29 novembre 2020

Actualité

Sédentarisation des élèves : abandon du dispositif après une belle mobilisation !

Saint-Pol-sur-Ternoise (62)

À l’épreuve des faits :

Imposée sans concertation à partir du lundi 9 novembre, la sédentarisation des élèves n’a pas tardé à produire des effets désastreux pour les élèves comme pour les collègues. Outre le fait que cette organisation n’empêche aucunement les regroupements à l’arrivée ou à la sortie du collège, et lors des récréations, elle s’est traduite par une nette augmentation des dégradations dans les salles lors des intercours pendant lesquels les élèves se trouvaient seuls, et des comportements ne respectant pas les règles sanitaires : déplacements, jeux dangereux avec le gel hydro-alcoolique, non-respect des distances. Quant aux personnels : des déplacements continuels engendrant fatigue, épuisement, isolement, et perte de sens du métier.

Des effets anti-pédagogiques :

Il faut dire qu’avec deux bâtiments distincts, éloignés l’un l’autre d’une centaine de mètres, 25 classes pour 21 salles d’enseignement disponibles (hors salles spécialisées), l’équation à résoudre semblait délicate. La solution imposée a donc tout naturellement fait fi du protocole sanitaire qui empêche la sédentarisation dans les salles spécialisées, et surtout, un protocole qui ne dit jamais que la sédentarisation doit empêcher l’accès des élèves aux salles spécialisées pour les sciences, la technologie, les arts plastiques, l’éducation musicale, l’EPS. Depuis 3 semaines, les salles spécialisées n’étaient plus utilisées pour ces enseignements, dont une partie du programme au moins nécessite des salles adaptées.

Une sédentarisation en trompe-l’oeil :

Une sédentarisation qui n’existait pas en réalité, à l’exemple d’une classe de 6e, prétendument sédentarisée. Les lundi et mardi, de 13h à 14h, cette salle accueillait les 6e germanistes ; de même le jeudi de 11h à 12h. Les mardi et jeudi de 8h à 10h, pendant que cette classe avait EPS, la salle était occupée par d’autres classes.
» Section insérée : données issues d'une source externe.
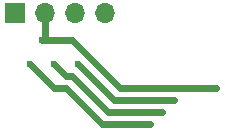
<source format=gbl>
G04 #@! TF.FileFunction,Copper,L2,Bot,Signal*
%FSLAX46Y46*%
G04 Gerber Fmt 4.6, Leading zero omitted, Abs format (unit mm)*
G04 Created by KiCad (PCBNEW 4.0.6) date Fri Jul 21 16:03:20 2017*
%MOMM*%
%LPD*%
G01*
G04 APERTURE LIST*
%ADD10C,0.100000*%
%ADD11R,1.700000X1.700000*%
%ADD12O,1.700000X1.700000*%
%ADD13C,0.600000*%
%ADD14C,0.600000*%
G04 APERTURE END LIST*
D10*
D11*
X60960000Y-40005000D03*
D12*
X63500000Y-40005000D03*
X66040000Y-40005000D03*
X68580000Y-40005000D03*
D13*
X77978000Y-46355000D03*
X63246000Y-42291000D03*
X74422000Y-47371000D03*
X66294000Y-44323000D03*
X73406000Y-48387000D03*
X64262000Y-44323000D03*
X72390000Y-49403000D03*
X62230000Y-44323000D03*
D14*
X63500000Y-42037000D02*
X63500000Y-40005000D01*
X63246000Y-42291000D02*
X63500000Y-42037000D01*
X63246000Y-42291000D02*
X65786000Y-42291000D01*
X69850000Y-46355000D02*
X77978000Y-46355000D01*
X65786000Y-42291000D02*
X69850000Y-46355000D01*
X69342000Y-47371000D02*
X74422000Y-47371000D01*
X66294000Y-44323000D02*
X69342000Y-47371000D01*
X68834000Y-48387000D02*
X73406000Y-48387000D01*
X65786000Y-45339000D02*
X68834000Y-48387000D01*
X65278000Y-45339000D02*
X65786000Y-45339000D01*
X64262000Y-44323000D02*
X65278000Y-45339000D01*
X68326000Y-49403000D02*
X72390000Y-49403000D01*
X65278000Y-46355000D02*
X68326000Y-49403000D01*
X64262000Y-46355000D02*
X65278000Y-46355000D01*
X62230000Y-44323000D02*
X64262000Y-46355000D01*
M02*

</source>
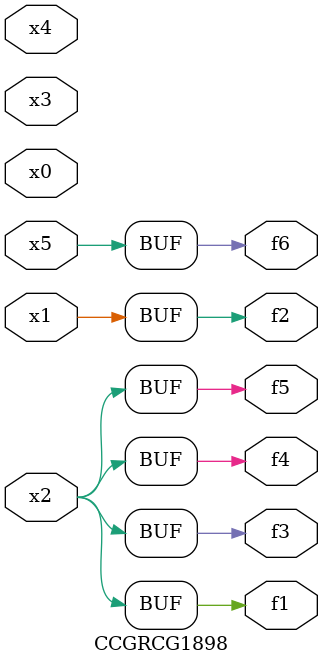
<source format=v>
module CCGRCG1898(
	input x0, x1, x2, x3, x4, x5,
	output f1, f2, f3, f4, f5, f6
);
	assign f1 = x2;
	assign f2 = x1;
	assign f3 = x2;
	assign f4 = x2;
	assign f5 = x2;
	assign f6 = x5;
endmodule

</source>
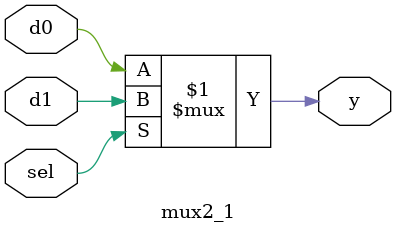
<source format=sv>
module rippleSubAdder #(
    parameter N = 4
)(
    input  logic [N-1:0] A,
    input  logic [N-1:0] B,
    input  logic         D,
    output logic [N-1:0] S,
    output logic         Cout
);

    wire [N-1:0] y_mux;
    wire [N-1:0] carry;


    mux2_1 mux0(
        .d0(A[0]),
        .d1(~A[0]),
        .sel(D),
        .y(y_mux[0])
    );
    fullAdder fa0(
        .a(y_mux[0]),
        .b(B[0]),
        .cin(D),
        .s(S[0]),
        .cout(carry[0])
    );

    genvar i;
    generate
        for(i = 1; i < N; i++) begin: full_adder_chain
            mux2_1 mux(
                .d0(A[i]),
                .d1(~A[i]),
                .sel(D),
                .y(y_mux[i])
            );
            fullAdder fa(
                .a(y_mux[i]),
                .b(B[i]),
                .cin(carry[i-1]),
                .s(S[i]),
                .cout(carry[i])
            );
        end
    endgenerate
    assign Cout = carry[N-1];
endmodule

module fullAdder(input logic a, b, cin,
                 output logic s, cout);

    assign s = a^b^cin;
    assign cout = (a & b) | (b & cin) | (a & cin);

endmodule

module mux2_1(input  logic d0, d1,
              input  logic sel,
              output logic y);

  assign y = sel ? d1:d0;

endmodule

</source>
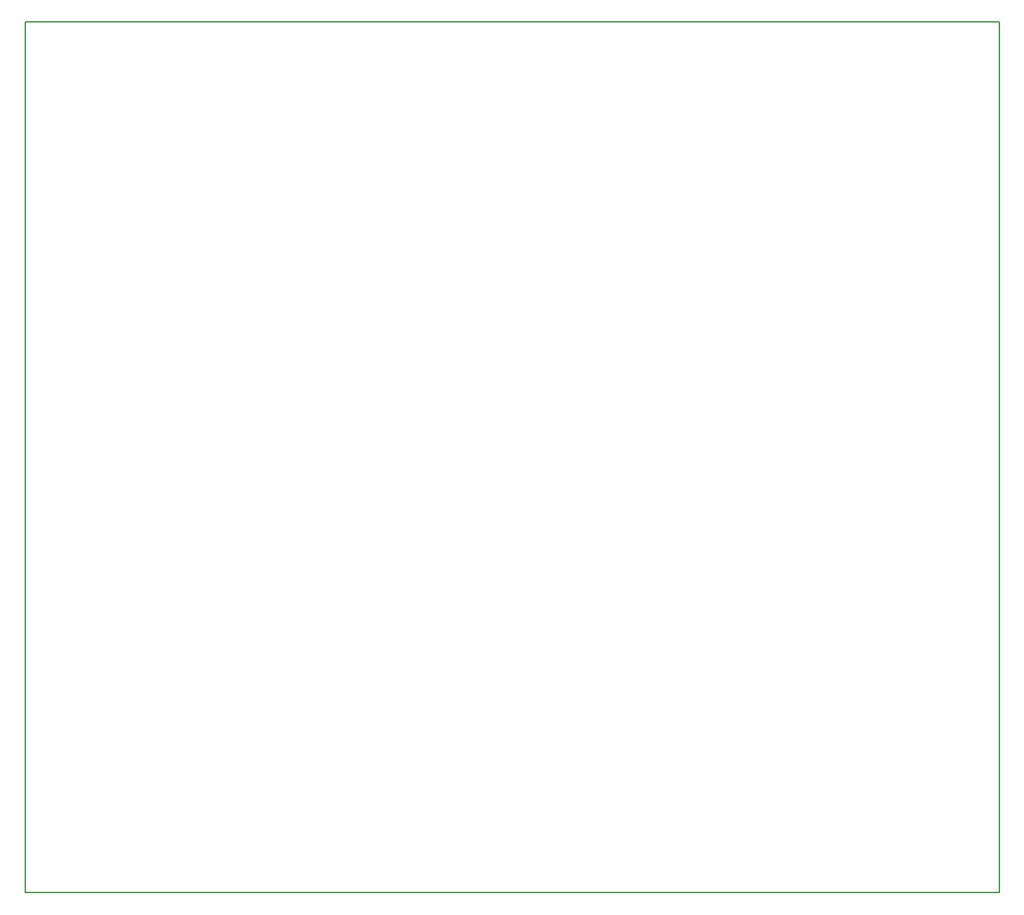
<source format=gbr>
G04 #@! TF.FileFunction,Profile,NP*
%FSLAX46Y46*%
G04 Gerber Fmt 4.6, Leading zero omitted, Abs format (unit mm)*
G04 Created by KiCad (PCBNEW 4.0.6-e0-6349~53~ubuntu16.04.1) date Mon Apr  3 23:13:33 2017*
%MOMM*%
%LPD*%
G01*
G04 APERTURE LIST*
%ADD10C,0.100000*%
%ADD11C,0.150000*%
G04 APERTURE END LIST*
D10*
D11*
X85090000Y-144780000D02*
X85090000Y-36830000D01*
X205740000Y-144780000D02*
X85090000Y-144780000D01*
X205740000Y-36830000D02*
X205740000Y-144780000D01*
X85090000Y-36830000D02*
X205740000Y-36830000D01*
M02*

</source>
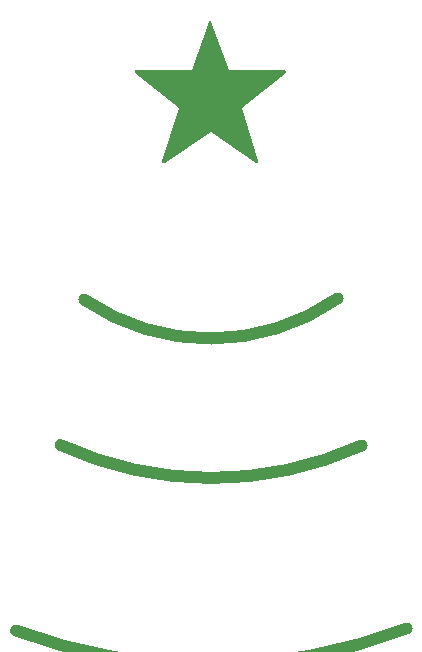
<source format=gbr>
%TF.GenerationSoftware,KiCad,Pcbnew,7.0.7*%
%TF.CreationDate,2023-11-26T21:26:06-05:00*%
%TF.ProjectId,christmas tree,63687269-7374-46d6-9173-20747265652e,rev?*%
%TF.SameCoordinates,Original*%
%TF.FileFunction,Legend,Bot*%
%TF.FilePolarity,Positive*%
%FSLAX46Y46*%
G04 Gerber Fmt 4.6, Leading zero omitted, Abs format (unit mm)*
G04 Created by KiCad (PCBNEW 7.0.7) date 2023-11-26 21:26:06*
%MOMM*%
%LPD*%
G01*
G04 APERTURE LIST*
%ADD10C,1.000000*%
G04 APERTURE END LIST*
D10*
X147985671Y-116668997D02*
G75*
G03*
X173482000Y-116712998I12796329J27886697D01*
G01*
X144224287Y-132381356D02*
G75*
G03*
X177292000Y-132206999I16303753J43727546D01*
G01*
X150009409Y-104370029D02*
G75*
G03*
X171450000Y-104267000I10645621J15591469D01*
G01*
G36*
X160715350Y-80779200D02*
G01*
X160766414Y-80828525D01*
X160775257Y-80847632D01*
X162250000Y-84889999D01*
X166970977Y-84917934D01*
X167038978Y-84938339D01*
X167085152Y-84992269D01*
X167094840Y-85062601D01*
X167064966Y-85127006D01*
X167050140Y-85141352D01*
X163370000Y-88159999D01*
X163370000Y-88160000D01*
X164742011Y-92625943D01*
X164742896Y-92696934D01*
X164705260Y-92757134D01*
X164641052Y-92787429D01*
X164570657Y-92778202D01*
X164551675Y-92767783D01*
X160700000Y-90200000D01*
X156800262Y-92793732D01*
X156732464Y-92814802D01*
X156664037Y-92795874D01*
X156616706Y-92742956D01*
X156605499Y-92672849D01*
X156610039Y-92651816D01*
X157989999Y-88160000D01*
X157989999Y-88159999D01*
X154309859Y-85141352D01*
X154269875Y-85082685D01*
X154267957Y-85011714D01*
X154304712Y-84950972D01*
X154368472Y-84919745D01*
X154389022Y-84917934D01*
X159109999Y-84889999D01*
X159110000Y-84889998D01*
X160538088Y-80848834D01*
X160579644Y-80791270D01*
X160645725Y-80765311D01*
X160715350Y-80779200D01*
G37*
M02*

</source>
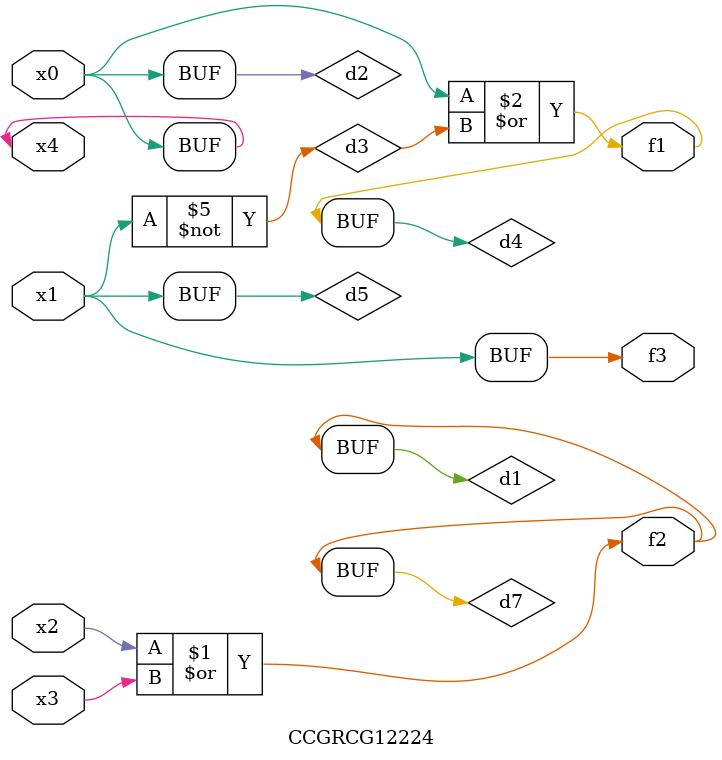
<source format=v>
module CCGRCG12224(
	input x0, x1, x2, x3, x4,
	output f1, f2, f3
);

	wire d1, d2, d3, d4, d5, d6, d7;

	or (d1, x2, x3);
	buf (d2, x0, x4);
	not (d3, x1);
	or (d4, d2, d3);
	not (d5, d3);
	nand (d6, d1, d3);
	or (d7, d1);
	assign f1 = d4;
	assign f2 = d7;
	assign f3 = d5;
endmodule

</source>
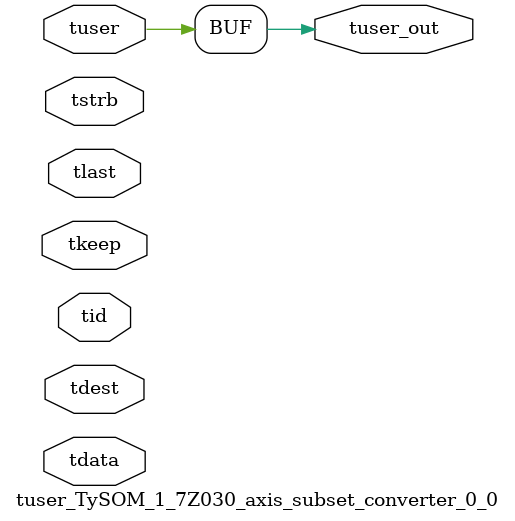
<source format=v>


`timescale 1ps/1ps

module tuser_TySOM_1_7Z030_axis_subset_converter_0_0 #
(
parameter C_S_AXIS_TUSER_WIDTH = 1,
parameter C_S_AXIS_TDATA_WIDTH = 32,
parameter C_S_AXIS_TID_WIDTH   = 0,
parameter C_S_AXIS_TDEST_WIDTH = 0,
parameter C_M_AXIS_TUSER_WIDTH = 1
)
(
input  [(C_S_AXIS_TUSER_WIDTH == 0 ? 1 : C_S_AXIS_TUSER_WIDTH)-1:0     ] tuser,
input  [(C_S_AXIS_TDATA_WIDTH == 0 ? 1 : C_S_AXIS_TDATA_WIDTH)-1:0     ] tdata,
input  [(C_S_AXIS_TID_WIDTH   == 0 ? 1 : C_S_AXIS_TID_WIDTH)-1:0       ] tid,
input  [(C_S_AXIS_TDEST_WIDTH == 0 ? 1 : C_S_AXIS_TDEST_WIDTH)-1:0     ] tdest,
input  [(C_S_AXIS_TDATA_WIDTH/8)-1:0 ] tkeep,
input  [(C_S_AXIS_TDATA_WIDTH/8)-1:0 ] tstrb,
input                                                                    tlast,
output [C_M_AXIS_TUSER_WIDTH-1:0] tuser_out
);

assign tuser_out = {tuser[0:0]};

endmodule


</source>
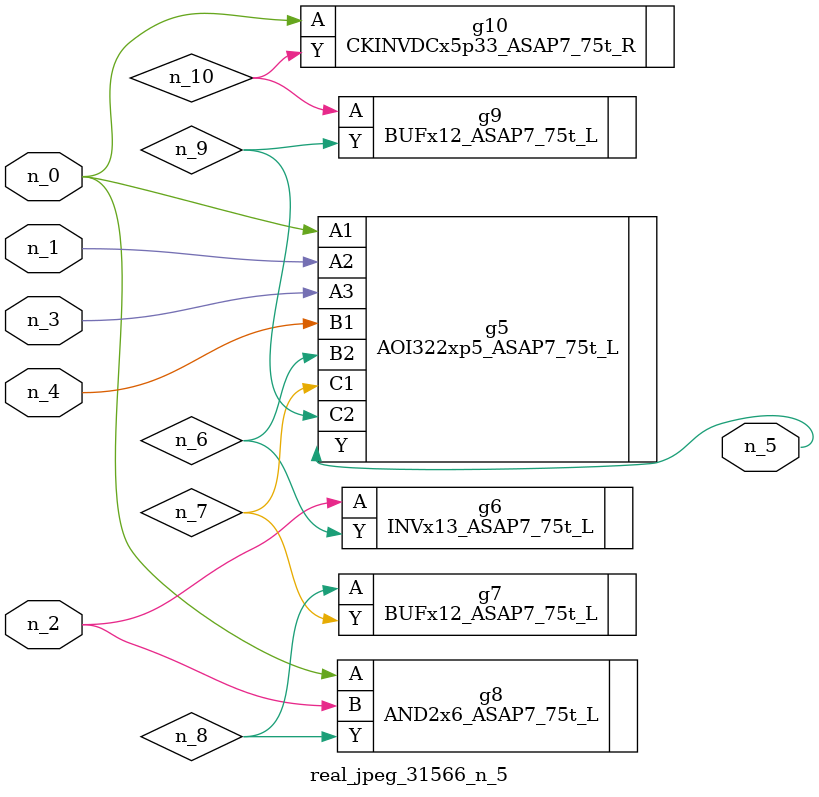
<source format=v>
module real_jpeg_31566_n_5 (n_4, n_0, n_1, n_2, n_3, n_5);

input n_4;
input n_0;
input n_1;
input n_2;
input n_3;

output n_5;

wire n_8;
wire n_6;
wire n_7;
wire n_10;
wire n_9;

AOI322xp5_ASAP7_75t_L g5 ( 
.A1(n_0),
.A2(n_1),
.A3(n_3),
.B1(n_4),
.B2(n_6),
.C1(n_7),
.C2(n_9),
.Y(n_5)
);

AND2x6_ASAP7_75t_L g8 ( 
.A(n_0),
.B(n_2),
.Y(n_8)
);

CKINVDCx5p33_ASAP7_75t_R g10 ( 
.A(n_0),
.Y(n_10)
);

INVx13_ASAP7_75t_L g6 ( 
.A(n_2),
.Y(n_6)
);

BUFx12_ASAP7_75t_L g7 ( 
.A(n_8),
.Y(n_7)
);

BUFx12_ASAP7_75t_L g9 ( 
.A(n_10),
.Y(n_9)
);


endmodule
</source>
Enfin le vendredi de 15h à 16h, cette classe quittait sa salle pour aller en technologie (mais pas dans la salle spécialisée de techno) pendant que la salle était occupée par une autre classe de 6e qui faisait SVT. Cet exemple peut s’appliquer aux autres classes et montre que l’affectation d’une classe dans une salle ne signifiait pas que seule cette classe disposait de cette salle.

La réaction des collègues :

Ces nombreux problèmes et incohérences ont amené les élus SNES-FSU à demander que le CA du 26 novembre émette un avis sur le vœu d’en finir avec cette sédentarisation des élèves. Ce vote, malgré la lecture de l’article R421-23 du code de l’éducation, leur a purement et simplement été refusé en séance.
Dès le lendemain 8h, l’ensemble des collègues présents en salle des professeurs a décidé de débrayer pour réfléchir aux suites à donner face au manque de considération qu’ils éprouvaient, en invitant la direction à venir les rejoindre à 9h, pour lui faire part des décisions prises.
Discussion qui a tourné court, puisqu’entre-temps, la Principale avait contacté les services du Directeur Académique pour signaler la mobilisation en cours. Que lui a-t-on dit alors ? L’histoire ne le dit pas mais c’est une Principale passablement énervée et défaite qui a dû annoncer à 9h qu’elle mettait fin au dispositif dès le lundi 30 novembre. Une belle victoire pour tous les collègues qui montre que l’action collective, au service du bon sens et de la raison, paye.